MafiaWare Ransomware Removal Guide

Do you know what MafiaWare Ransomware is?

MafiaWare Ransomware is a computer infection that attacks you when you expect it the least. This program does not need your permission to enter your computer, but the sad truth is that users still initiate the download and installation of this ransomware infection. How does that happen? How is it possible to remove MafiaWare Ransomware? What are the implications of this infection? If you wish to find out more, please continue reading this description. We will try to cover as much details about this program as possible, so that you would find out more about the infection.

Our research lab team says that this program is another version of the HiddenTear or Crysis Ransomware. Therefore, it is similar to Payday Ransomware, HappyLocker Ransomware, 8lock8 Ransomware, and many other infections that were based on the same malicious code. It does not mean that all of them were created by the same people, however. It is very likely that the HiddenTear ransomware code was shared among the cybercrime community, and a number of developers used it to create their own custom ransomware infection. Hence, the methods of dealing with each infection differ as well, and what can be applied to one program, may not be applicable to another.MafiaWare Ransomware Removal GuideMafiaWare Ransomware screenshot
Scroll down for full removal instructions

The best way to protect yourself from a ransomware infection is to avoid it altogether. For that, you need to know how ransomware programs spread across the Internet. Usually, they employ spam email campaigns to reach multiple computers worldwide. The same applies to MafiaWare Ransomware, as well. You must have installed this program accidentally when you opened some email attachment. Therefore, it is important to learn which attachments are suspicious and which are safe. You most probably downloaded an attachment that looked like an MS Word or Excel file. Perhaps you thought it was an invoice from an online store? Or perhaps it looked like a report from your bank? Whichever it might have been, we would like to point out that reputable companies seldom second MS Word or Excel files with important information in them. It is far more likely that your invoice will be embedded in the email message itself, or that you will find a secure outgoing link in the mail, leading you to the information on the official website.

Hence, if you are about to open an unfamiliar file attachment, you should think twice before doing so. If you are not sure, you can always scan it with a security tool, to see if it is safe or not.

However, what happens if MafiaWare Ransomware enters your computer either way? Well, this program behaves like most of the ransomware infections. It scans your system, looking for the types of files it can encrypt. Although there are ransomware programs that can encrypt almost all files on the infected computer, MafiaWare Ransomware does not do that. We have found that the program affects all document and picture file formats. So it is very likely that it will encrypt most of your frequently-used files.

Once the encryption is complete, all the affected files get a new extension: .locked-by-mafia. With that, you can easily see which files have been encrypted by the program.
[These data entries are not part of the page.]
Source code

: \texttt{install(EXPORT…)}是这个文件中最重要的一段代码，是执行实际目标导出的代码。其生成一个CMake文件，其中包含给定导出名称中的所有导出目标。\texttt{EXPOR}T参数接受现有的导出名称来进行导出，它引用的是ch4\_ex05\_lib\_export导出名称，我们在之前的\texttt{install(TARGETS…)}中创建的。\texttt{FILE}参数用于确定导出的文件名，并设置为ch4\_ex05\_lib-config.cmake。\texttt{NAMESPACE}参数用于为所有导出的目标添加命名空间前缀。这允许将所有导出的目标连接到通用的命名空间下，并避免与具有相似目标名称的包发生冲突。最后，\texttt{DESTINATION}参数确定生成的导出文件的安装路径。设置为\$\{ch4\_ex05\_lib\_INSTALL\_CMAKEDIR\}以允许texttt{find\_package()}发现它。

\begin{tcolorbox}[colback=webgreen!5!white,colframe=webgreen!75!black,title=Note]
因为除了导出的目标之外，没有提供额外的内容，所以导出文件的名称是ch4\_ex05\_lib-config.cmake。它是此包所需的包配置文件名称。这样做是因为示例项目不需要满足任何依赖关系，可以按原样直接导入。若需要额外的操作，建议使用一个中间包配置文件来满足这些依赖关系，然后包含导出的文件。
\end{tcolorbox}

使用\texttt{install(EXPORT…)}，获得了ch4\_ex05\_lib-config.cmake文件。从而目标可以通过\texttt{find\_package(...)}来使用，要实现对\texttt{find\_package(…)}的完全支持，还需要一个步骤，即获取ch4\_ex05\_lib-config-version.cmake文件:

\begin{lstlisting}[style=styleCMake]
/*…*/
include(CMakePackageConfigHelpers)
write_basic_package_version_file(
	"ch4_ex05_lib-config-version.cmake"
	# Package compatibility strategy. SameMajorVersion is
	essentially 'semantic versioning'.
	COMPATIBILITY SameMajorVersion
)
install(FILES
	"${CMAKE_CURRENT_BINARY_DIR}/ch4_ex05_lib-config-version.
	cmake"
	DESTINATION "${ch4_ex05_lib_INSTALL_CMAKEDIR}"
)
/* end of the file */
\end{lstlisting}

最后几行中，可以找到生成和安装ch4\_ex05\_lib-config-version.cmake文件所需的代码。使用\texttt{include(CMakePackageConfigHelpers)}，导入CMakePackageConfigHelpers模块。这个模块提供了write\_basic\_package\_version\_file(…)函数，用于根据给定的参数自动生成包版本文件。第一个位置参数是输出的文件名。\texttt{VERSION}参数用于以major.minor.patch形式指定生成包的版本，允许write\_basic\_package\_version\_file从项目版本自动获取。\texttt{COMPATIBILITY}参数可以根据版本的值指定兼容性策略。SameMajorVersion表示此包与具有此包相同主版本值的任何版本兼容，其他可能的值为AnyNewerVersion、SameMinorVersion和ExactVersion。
Aside from that, the program also drops a READ_ME.txt file on your desktop. The file comes with these instructions:

Your files has been encrypted by depsex
Pay $155 to my bitcoin address 1Cs7xqkujGWQAMq1y54D68QWWKyCz266zz
And send the proof to my email

Will the hacker issue the decryption key if you pay the ransom? The chances are pretty slim. What’s more, there is always a possibility that the server connection between the infection and its command and control center might time out, so trusting these criminals is never a good idea.

You should remove MafiaWare Ransomware from your computer right now, if you wish you restore your files. Although a public decryption tool is not available at the time of writing, you can get your files back from a system backup (if you have one). Also, users often have quite a few files stored in online drives, and even in their inboxes. So please consider all of your options because paying the ransom fee is definitely not a good idea.

How to Remove MafiaWare Ransomware

  1. Open your Downloads folder.
  2. Find the most recently downloaded file.
  3. Delete the file.
  4. Scan your computer with SpyHunter.

In non-techie terms:

MafiaWare Ransomware will encrypt your files and you will no longer be able to access them. This malicious infection wants your money, and it will try its best to convince you that if you do not pay, your files will be gone for good. Do not succumb to these threats. Remove MafiaWare Ransomware with a licensed antispyware tool and then ensure your system is safeguarded against similar intruders in the future.